■ What this task involves ■
Copy exactly the lines of the records below, and only those lines, beginning with the line that contains "119: (699, 418)" and ending with the line that contains "138: (528, 97)".

■ Materials provided ■

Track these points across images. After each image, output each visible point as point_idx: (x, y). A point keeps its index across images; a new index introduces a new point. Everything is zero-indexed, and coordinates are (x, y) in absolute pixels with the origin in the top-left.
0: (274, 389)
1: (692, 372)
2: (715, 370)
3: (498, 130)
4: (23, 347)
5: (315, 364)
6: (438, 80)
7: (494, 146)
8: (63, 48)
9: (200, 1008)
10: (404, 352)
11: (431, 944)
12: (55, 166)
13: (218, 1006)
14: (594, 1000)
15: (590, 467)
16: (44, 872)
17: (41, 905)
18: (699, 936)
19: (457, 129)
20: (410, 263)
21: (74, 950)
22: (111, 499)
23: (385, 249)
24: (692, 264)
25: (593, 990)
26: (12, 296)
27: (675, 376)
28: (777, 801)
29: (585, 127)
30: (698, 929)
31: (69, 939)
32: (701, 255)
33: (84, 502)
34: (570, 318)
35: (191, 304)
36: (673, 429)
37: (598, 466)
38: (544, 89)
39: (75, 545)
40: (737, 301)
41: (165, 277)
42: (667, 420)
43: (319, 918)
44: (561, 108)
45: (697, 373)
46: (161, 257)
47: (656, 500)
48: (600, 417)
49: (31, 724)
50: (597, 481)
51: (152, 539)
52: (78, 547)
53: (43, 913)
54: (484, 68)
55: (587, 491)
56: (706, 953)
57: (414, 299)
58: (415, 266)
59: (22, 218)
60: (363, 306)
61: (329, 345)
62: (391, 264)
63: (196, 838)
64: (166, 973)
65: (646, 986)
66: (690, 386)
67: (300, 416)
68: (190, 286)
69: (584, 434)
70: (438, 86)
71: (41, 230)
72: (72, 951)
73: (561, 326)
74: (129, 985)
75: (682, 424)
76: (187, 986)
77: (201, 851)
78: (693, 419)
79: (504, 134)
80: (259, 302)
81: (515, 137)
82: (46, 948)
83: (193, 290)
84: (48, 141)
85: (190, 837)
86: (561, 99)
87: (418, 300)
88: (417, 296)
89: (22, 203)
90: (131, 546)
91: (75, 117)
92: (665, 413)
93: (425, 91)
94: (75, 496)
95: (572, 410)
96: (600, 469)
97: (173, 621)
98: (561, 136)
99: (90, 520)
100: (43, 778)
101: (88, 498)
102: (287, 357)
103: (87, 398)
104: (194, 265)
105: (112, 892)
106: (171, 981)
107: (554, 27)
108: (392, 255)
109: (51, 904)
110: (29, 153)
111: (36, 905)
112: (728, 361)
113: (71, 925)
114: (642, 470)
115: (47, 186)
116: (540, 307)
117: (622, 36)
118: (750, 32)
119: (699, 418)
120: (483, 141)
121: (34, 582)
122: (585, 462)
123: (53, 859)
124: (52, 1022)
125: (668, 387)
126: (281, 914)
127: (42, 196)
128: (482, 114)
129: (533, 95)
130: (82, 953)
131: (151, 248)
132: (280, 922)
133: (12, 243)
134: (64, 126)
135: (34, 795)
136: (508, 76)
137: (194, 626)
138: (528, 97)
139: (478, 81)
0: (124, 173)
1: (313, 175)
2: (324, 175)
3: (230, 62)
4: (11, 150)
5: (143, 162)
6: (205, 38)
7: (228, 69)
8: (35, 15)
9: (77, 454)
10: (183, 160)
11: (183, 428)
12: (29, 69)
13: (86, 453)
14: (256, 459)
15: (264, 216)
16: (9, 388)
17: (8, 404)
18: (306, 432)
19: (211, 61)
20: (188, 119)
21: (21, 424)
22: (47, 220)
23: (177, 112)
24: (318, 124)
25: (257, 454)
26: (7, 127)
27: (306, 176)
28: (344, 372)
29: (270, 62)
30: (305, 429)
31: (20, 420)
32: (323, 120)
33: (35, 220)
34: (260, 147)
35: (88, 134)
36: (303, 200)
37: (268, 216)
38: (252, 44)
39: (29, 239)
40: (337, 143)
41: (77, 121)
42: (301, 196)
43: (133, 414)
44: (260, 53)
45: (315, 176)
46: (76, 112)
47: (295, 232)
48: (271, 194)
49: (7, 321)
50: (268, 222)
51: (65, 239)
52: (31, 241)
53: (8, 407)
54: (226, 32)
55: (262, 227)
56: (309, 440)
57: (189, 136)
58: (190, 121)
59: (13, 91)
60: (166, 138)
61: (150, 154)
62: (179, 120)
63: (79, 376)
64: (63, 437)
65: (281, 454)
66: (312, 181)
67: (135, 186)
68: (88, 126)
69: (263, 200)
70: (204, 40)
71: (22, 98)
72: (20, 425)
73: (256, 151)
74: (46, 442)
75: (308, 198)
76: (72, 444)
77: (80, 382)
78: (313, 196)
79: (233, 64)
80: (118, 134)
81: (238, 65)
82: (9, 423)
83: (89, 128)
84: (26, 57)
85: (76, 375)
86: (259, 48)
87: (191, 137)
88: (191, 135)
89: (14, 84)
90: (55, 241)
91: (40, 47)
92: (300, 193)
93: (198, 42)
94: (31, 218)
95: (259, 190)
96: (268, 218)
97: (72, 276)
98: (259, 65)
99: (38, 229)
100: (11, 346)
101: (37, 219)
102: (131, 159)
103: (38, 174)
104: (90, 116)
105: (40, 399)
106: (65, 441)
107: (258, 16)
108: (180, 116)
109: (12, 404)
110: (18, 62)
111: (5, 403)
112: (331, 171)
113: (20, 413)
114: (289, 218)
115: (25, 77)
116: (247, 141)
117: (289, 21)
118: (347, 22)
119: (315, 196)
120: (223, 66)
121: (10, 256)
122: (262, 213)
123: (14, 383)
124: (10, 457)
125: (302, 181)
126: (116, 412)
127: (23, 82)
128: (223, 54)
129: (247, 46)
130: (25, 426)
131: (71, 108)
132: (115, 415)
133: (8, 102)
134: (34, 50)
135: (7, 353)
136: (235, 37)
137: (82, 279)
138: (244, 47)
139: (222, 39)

■ Answer to this task ■
119: (699, 418)
120: (483, 141)
121: (34, 582)
122: (585, 462)
123: (53, 859)
124: (52, 1022)
125: (668, 387)
126: (281, 914)
127: (42, 196)
128: (482, 114)
129: (533, 95)
130: (82, 953)
131: (151, 248)
132: (280, 922)
133: (12, 243)
134: (64, 126)
135: (34, 795)
136: (508, 76)
137: (194, 626)
138: (528, 97)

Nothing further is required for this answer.